I've been having a lot of conversations with liberal friends of mine about North Dakota's 2018 Senate race.
They're awfully confident. So much so they remind me of another group of people.
Republicans in the 2012 election cycle (including this right-of-center observer, I must sheepishly admit).
We were so very confident back then that Rick Berg, fresh off the 2010 cycle where he upset 10-term incumbent Earl Pomeroy for North Dakota's at-large U.S. House seat, would steamroll Heidi Heitkamp and flip that Senate seat to Republicans too.
After all, Heitkamp hadn't been in the political spotlight in North Dakota for more than a decade at that time, and she was forced to campaign alongside Barack Obama, a deeply unpopular President in this neck of the woods.
The word for our attitude was hubris. We thought Berg couldn't lose. But then Heitkamp out worked him, running a pitch-perfect campaign, and it turned out Berg could lose after all.
I wonder if Democrats will have to learn a similar lesson in 2018?
Certainly they're aware that Heitkamp is vulnerable. They're concerned about the various Republican challengers. The orchestrated smear campaign Heitkamp's various surrogates ran against Congressman Kevin Cramer, up until he opted not to run for the Senate, is evidence enough of that.
But now that Cramer's not running you get the sense that our liberal friends feel they've already won. You get the feeling Heitkamp thinks she's already won.

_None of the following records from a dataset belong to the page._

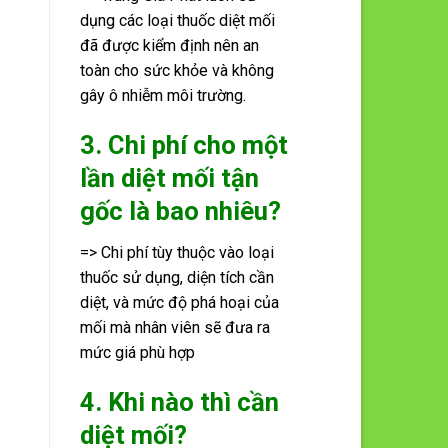
dụng các loại thuốc diệt mối
đã được kiểm định nên an
toàn cho sức khỏe và không
gây ô nhiễm môi trường.
3. Chi phí cho một
lần diệt mối tận
gốc là bao nhiêu?
=> Chi phí tùy thuộc vào loại
thuốc sử dụng, diện tích cần
diệt, và mức độ phá hoại của
mối mà nhân viên sẽ đưa ra
mức giá phù hợp
4. Khi nào thì cần
diệt mối?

A Democratic incumbent in a deeply red state doesn't high-five Chuck Schumer on the Senate floor after voting down a bipartisan abortion bill unless they're feeling awfully confidence.
Perhaps too confident.
I can tell you, after years of watching the North Dakota Republican Party and its candidates battle complacency amid political dominance, that's not a safe place to be.
You can count me among the critics of state Sen. Tom Campbell, the NDGOP's first announced Heitkamp challenger. I'm still not convinced that he can articulate a winning message against some as skilled in the art of politics and mudslinging as Heitkamp is.
He could surprise us, though.
Gary Emineth, on the other hand, is an intriguing candidate. Can he raise enough money to beat Heitkamp? Can he rebuild some of the bridges he burned with his own party back when he was the chairman of the NDGOP?
We may even see more Republican candidates come out of the woodwork. Now that Cramer has made his decision, it wouldn't surprise me if other candidates (including some who have already said they wouldn't run) decide to join the fray.
My point is, despite the cloud of smug currently surrounding Heitkamp and her followers, she does still need to win an election before she gets another term in office.